More questions for folks on this task:

  • Who is using these packages, currently?
  • What repos, specifically, would need to move there for this task?
  • Are there permissions needed at the /wikimedia level (as far as you all are aware)?
  • Does this affect repos/wmf-packages?
    • Note that if we moved repos/wmf-packages to, say, wikimedia/maven it would leave behind a 301 at repos/wmf-packages to redirect folks (at least from the web/git side)

Broader questions:

  • How do we avoid confusion about what lives in wikimedia vs. what lives in repos?
  • What's the criteria we can document about what npm packages get to publish there? If a third party who hosts with us wants to publish an npm package with a @wikimedia scope, can they? What do we do about future scopes (e.g., @wikimedia-de)?
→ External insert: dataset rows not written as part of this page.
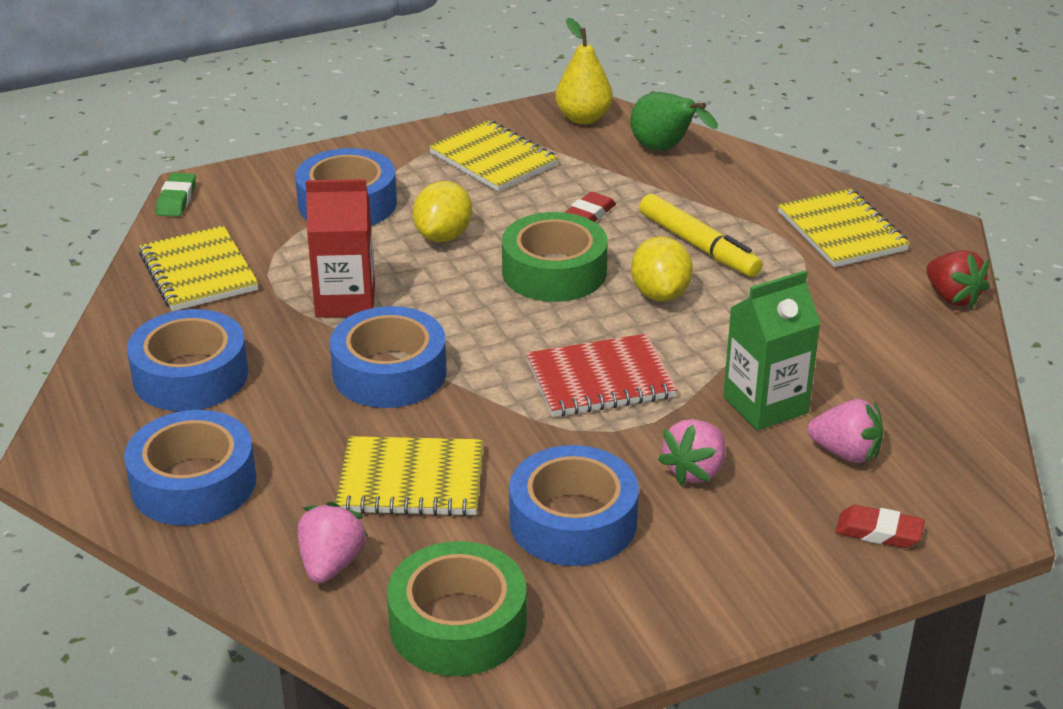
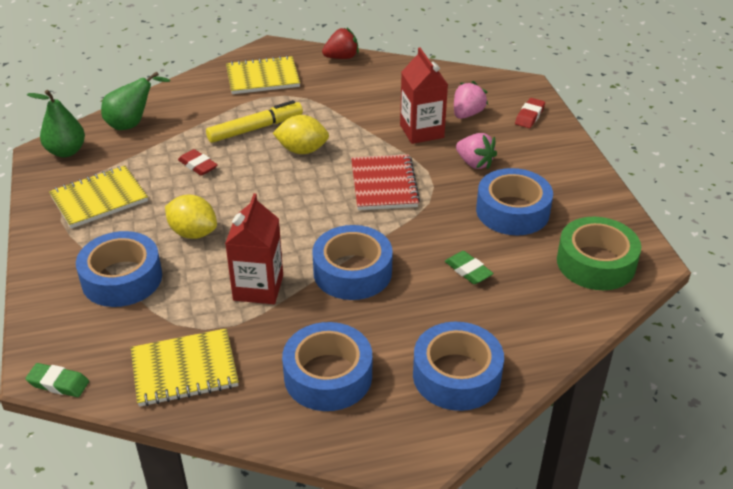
camera: 80 degrees left, 5 degrees up
(331, 564) = (543, 311): pink strawberry -> none
(411, 480) = (468, 271): yellow notebook -> green eraser
(554, 272) = (260, 188): green tape -> none
(583, 118) = (66, 151): yellow pear -> green pear
(765, 405) = (421, 131): green carton -> red carton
Who is using these packages, currently?

Any team that uses service-runner, or hopefully better the new service-utils, so most production nodejs services, as well as any @wikimedia packages service-utils depends on.

Other nodejs libraries include
@wikimedia/url-get
@wikimedia/eventgate
@wikimedia/node-rdkafka-factory, etc.
@wikimedia/node-rdkafka-prometheus
@wikimedia/kafkasse
@wikimedia/jsonschema-tools (used in e.g. schemas-event-primary and schemas-event-secondary

@tchin made a really nice diagram of some nodejs dependencies for a demo he did recently:

State of Node Platform.jpg (4×7 px, 1 MB)

To expand the scope a bit beyond npm, it'd be nice to have a global registry for other things too.

There are several java and python libraries that are used in projects, e.g.

wikimedia-event-utilties (java) <- eventutilities-python <- mediawiki-event-enrichment

Not all of these are yet in gitlab or off of archiva.

What repos, specifically, would need to move there for this task?

I don't think any repos themselves need to move. They just need to be configured (with gitlab CI templates like the ones in workflow_utils ) to publish to the global package registry. Related: T382430: Create a GitLab CI/CD Component project for WMF CI/CD templates and components

If the package is for more than WMF usage, then probably the main/default language registries are more appropriate. E.g. where should eslint-config-wikimedia be published to?

Does this affect repos/wmf-packages?

Probably. This should be moved to something like /wikimedia/packages or something?

moved repos/wmf-packages to, say, wikimedia/maven

Gitlab supports multiple registry types in one project. So no need to have multiple projects for each kind of registry.

How do we avoid confusion about what lives in wikimedia vs. what lives in repos?

Code can still live in /repos/<project>. Packages can be published to /wikimedia/packages

What's the criteria we can document about what npm packages get to publish there? If a third party who hosts with us wants to publish an npm package with a @wikimedia scope, can they? What do we do about future scopes (e.g., @wikimedia-de)?

Hm, good question.

In general, I think any package that is intended to be used as a library in more than one WMF project should probably be published to a WMF global registry.

@wikimedia-de could probably just use the @wikimedia scope? Not sure!